Whatever it is, I have started and not finished at least four posts: one is about asking the second shift to take over for me in activism; one is about regret over not being a lesbian; one is about making encaustics; the other is about recurring sex dreams about a friend’s ex and the poem I wrote about it at least a decade ago.
These days, instead of sitting down to write, I go straight to the basement and make art. Today, I completed the third in a series of season-themed encaustics with poems embedded in them. I altered an old poem to fit the photo:
The fabric of spring I wanted to write a sentence with verdant, wanted to use the word lush, wanted it fragrant in word only. wanted it wordy, wanted to roll in the word green, needed the stains of the word grass on the knees of the word jeans, but all day the wind shook the japanese cherries and yesterday’s blossoms have popped like a piñatafull of confetti, blanketing the word lawn with the word pink, a magic shag carpet. I listen for its breath, small jean genie, must of earth behind my ears, rolling,wordless, in the new-woven fabric of spring.

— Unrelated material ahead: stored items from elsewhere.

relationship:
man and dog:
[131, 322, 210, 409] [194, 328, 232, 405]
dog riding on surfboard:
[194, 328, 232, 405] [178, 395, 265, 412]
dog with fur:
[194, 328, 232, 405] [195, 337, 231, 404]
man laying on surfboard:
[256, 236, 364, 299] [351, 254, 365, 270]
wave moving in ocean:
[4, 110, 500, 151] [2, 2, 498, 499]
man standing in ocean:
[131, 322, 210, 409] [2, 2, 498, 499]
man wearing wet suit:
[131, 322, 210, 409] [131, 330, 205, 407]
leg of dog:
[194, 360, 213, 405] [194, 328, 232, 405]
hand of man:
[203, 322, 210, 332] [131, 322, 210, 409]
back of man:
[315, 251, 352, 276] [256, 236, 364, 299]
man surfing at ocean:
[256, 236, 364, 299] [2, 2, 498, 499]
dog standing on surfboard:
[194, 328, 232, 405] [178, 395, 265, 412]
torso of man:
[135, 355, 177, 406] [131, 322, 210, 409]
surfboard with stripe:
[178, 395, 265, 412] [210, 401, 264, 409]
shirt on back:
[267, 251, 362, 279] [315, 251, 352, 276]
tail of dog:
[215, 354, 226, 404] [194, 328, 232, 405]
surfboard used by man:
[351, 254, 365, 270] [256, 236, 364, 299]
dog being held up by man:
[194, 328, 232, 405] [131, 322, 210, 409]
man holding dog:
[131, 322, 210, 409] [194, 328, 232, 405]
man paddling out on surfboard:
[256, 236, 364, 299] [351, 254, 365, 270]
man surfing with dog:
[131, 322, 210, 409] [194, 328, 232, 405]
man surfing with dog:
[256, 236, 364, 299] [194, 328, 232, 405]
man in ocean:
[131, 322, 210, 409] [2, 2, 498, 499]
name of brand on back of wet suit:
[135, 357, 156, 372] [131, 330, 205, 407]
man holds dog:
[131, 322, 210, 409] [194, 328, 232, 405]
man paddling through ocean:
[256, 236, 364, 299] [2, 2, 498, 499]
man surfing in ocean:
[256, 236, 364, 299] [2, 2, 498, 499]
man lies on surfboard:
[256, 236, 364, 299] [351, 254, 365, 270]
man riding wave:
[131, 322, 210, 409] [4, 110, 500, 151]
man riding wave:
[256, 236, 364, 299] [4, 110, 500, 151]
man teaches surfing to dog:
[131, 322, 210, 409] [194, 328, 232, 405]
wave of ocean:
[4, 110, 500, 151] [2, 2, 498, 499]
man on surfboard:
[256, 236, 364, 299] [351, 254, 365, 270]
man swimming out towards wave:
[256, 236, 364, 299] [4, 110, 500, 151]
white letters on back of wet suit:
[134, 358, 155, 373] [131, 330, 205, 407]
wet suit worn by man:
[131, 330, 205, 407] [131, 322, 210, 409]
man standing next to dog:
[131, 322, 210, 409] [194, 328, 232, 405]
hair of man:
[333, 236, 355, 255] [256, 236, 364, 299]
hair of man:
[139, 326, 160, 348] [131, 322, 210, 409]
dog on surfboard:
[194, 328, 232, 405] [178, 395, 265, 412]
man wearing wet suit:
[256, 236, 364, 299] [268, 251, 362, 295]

And that brings me to the point of this post. When I lost my job last June, I intended to finish writing a children’s book, work on the rest of a novel, and find a publisher for my full-length poetry manuscript, Words with Friends. I finally accomplished one of those goals.
Today, I’m able to share that my poetry book will be published by Meat for Tea Press! I’m so freakin’ excited!
And a little icing on the cake was finding out yesterday that one of my older poems made it into an anthology. It’s one of about 130 poems chosen from a total of 3,600 submitted.
More details are forthcoming.
So is the lesbian post.




Congratulations! 💙
That's fantastic. And you taught me a new word today, encaustic. Thanks for keeping hope, and my brain, alive.